KEY and INDEX are synonyms.

You should add an index when performance measurements and EXPLAIN shows you that the query is inefficient because of a missing index. Adding an index can improve the performance of queries (but it can slow down modifications to the table).

You should use UNIQUE when you want to contrain the values in that column (or columns) to be unique, so that attempts to insert duplicate values result in an error.

A PRIMARY KEY is both a unique constraint and it also implies that the column is NOT NULL. It is used to give an identity to each row. This can be useful for joining with another table via a foreign key constraint. While it is not required for a table to have a PRIMARY KEY it is usually a good idea.


Primary key does not allow NULL values, but unique key allows NULL values.

We can declare only one primary key in a table, but a table can have multiple unique keys (column assign).


PRIMARY KEY AND UNIQUE KEY are similar except it has different functions. Primary key makes the table row unique (i.e, there cannot be 2 row with the exact same key). You can only have 1 primary key in a database table.

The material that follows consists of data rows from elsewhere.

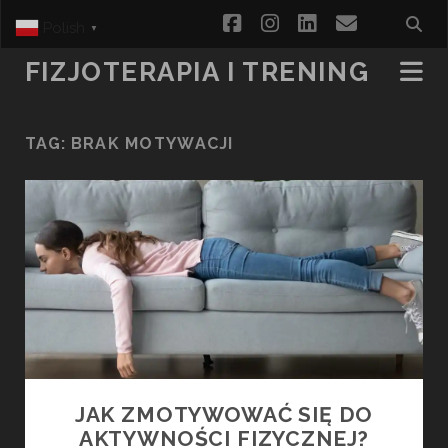
facebook
instagram
linkedin
email
Polish
▼
FIZJOTERAPIA I TRENING
TAG:
BRAK MOTYWACJI
JAK ZMOTYWOWAĆ SIĘ DO
AKTYWNOŚCI FIZYCZNEJ?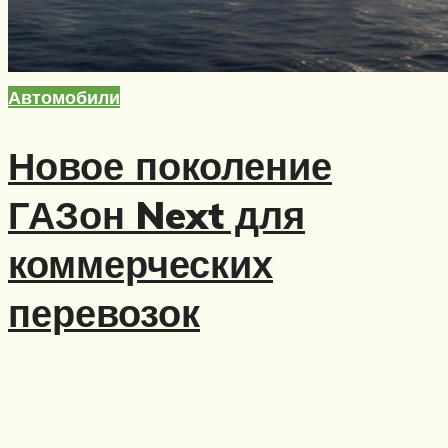
Автомобили
Новое поколение
ГАЗон Next для
коммерческих
перевозок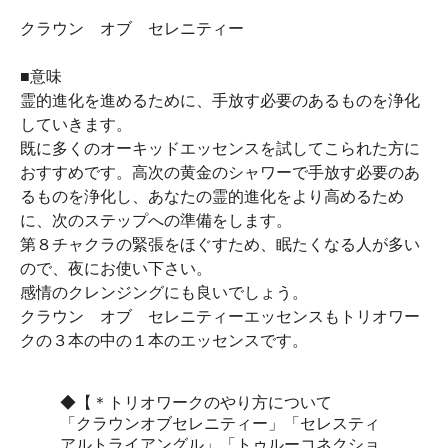
クラウン オブ セレニティー
■意味
霊的進化を進めるために、手放す必要のあるものを浄化
していきます。
既に多くのオーキッドエッセンスを試してこられた方に
おすすめです。高次の黄金のシャワーで手放す必要のあ
るものを浄化し、あなたの霊的進化をより高めるため
に、次のステップへの準備をします。
第８チャクラの緊張をほぐすため、眠たくなる人が多い
ので、夜にお使い下さい。
感情のクレンジングにも良いでしょう。
クラウン オブ セレニティーエッセンスもトリオワー
クの３本の中の１本のエッセンスです。
◆【＊トリオワークのやり方について
「クラウンオブセレニティー」「セレスティ
アルトライアングル」「トゥルーコネクショ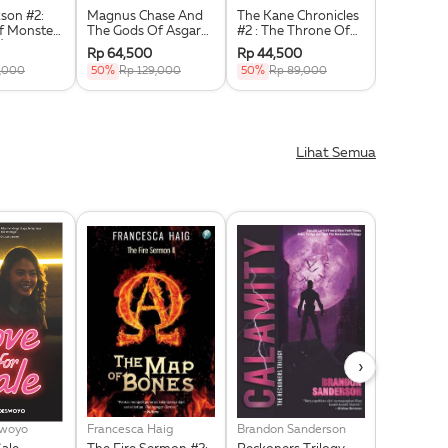
son #2:
Magnus Chase And
The Kane Chronicles
The Kane 
f Monsters
The Gods Of Asgard
#2 : The Throne Of
#3 : The 
)
#1, The Sword Of
Fire
Shadow
Rp 64,500
Rp 44,500
Rp 44,50
Summer
,000
50%
Rp 129,000
50%
Rp 89,000
50%
Rp 8
Lihat Semua
›
swoyo
Francesca Haig
Brandon Sanderson
Noor Huda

Unique key makes the table column in a table row unique (i.e., no 2 table row may have the same exact value). You can have more than 1 unique key table column (unlike primary key which means only 1 table column in the table is unique).

INDEX also creates uniqueness. MySQL (example) will create a indexing table for the column that is indexed. This way, it's easier to retrieve the table row value when the query is queried on that indexed table column. The disadvantage is that if you do many updating/deleting/create, MySQL has to manage the indexing tables (and that can be a performance bottleneck).

Hope this helps.


Unique Keys: The columns in which no two rows are similar

Primary Key: Collection of minimum number of columns which can uniquely identify every row in a table (i.e. no two rows are similar in all the columns constituting primary key). There can be more than one primary key in a table. If there exists a unique-key then it is primary key (not "the" primary key) in the table. If there does not exist a unique key then more than one column values will be required to identify a row like (first_name, last_name, father_name, mother_name) can in some tables constitute primary key.

Index: used to optimize the queries. If you are going to search or sort the results on basis of some column many times (eg. mostly people are going to search the students by name and not by their roll no.) then it can be optimized if the column values are all "indexed" for example with a binary tree algorithm.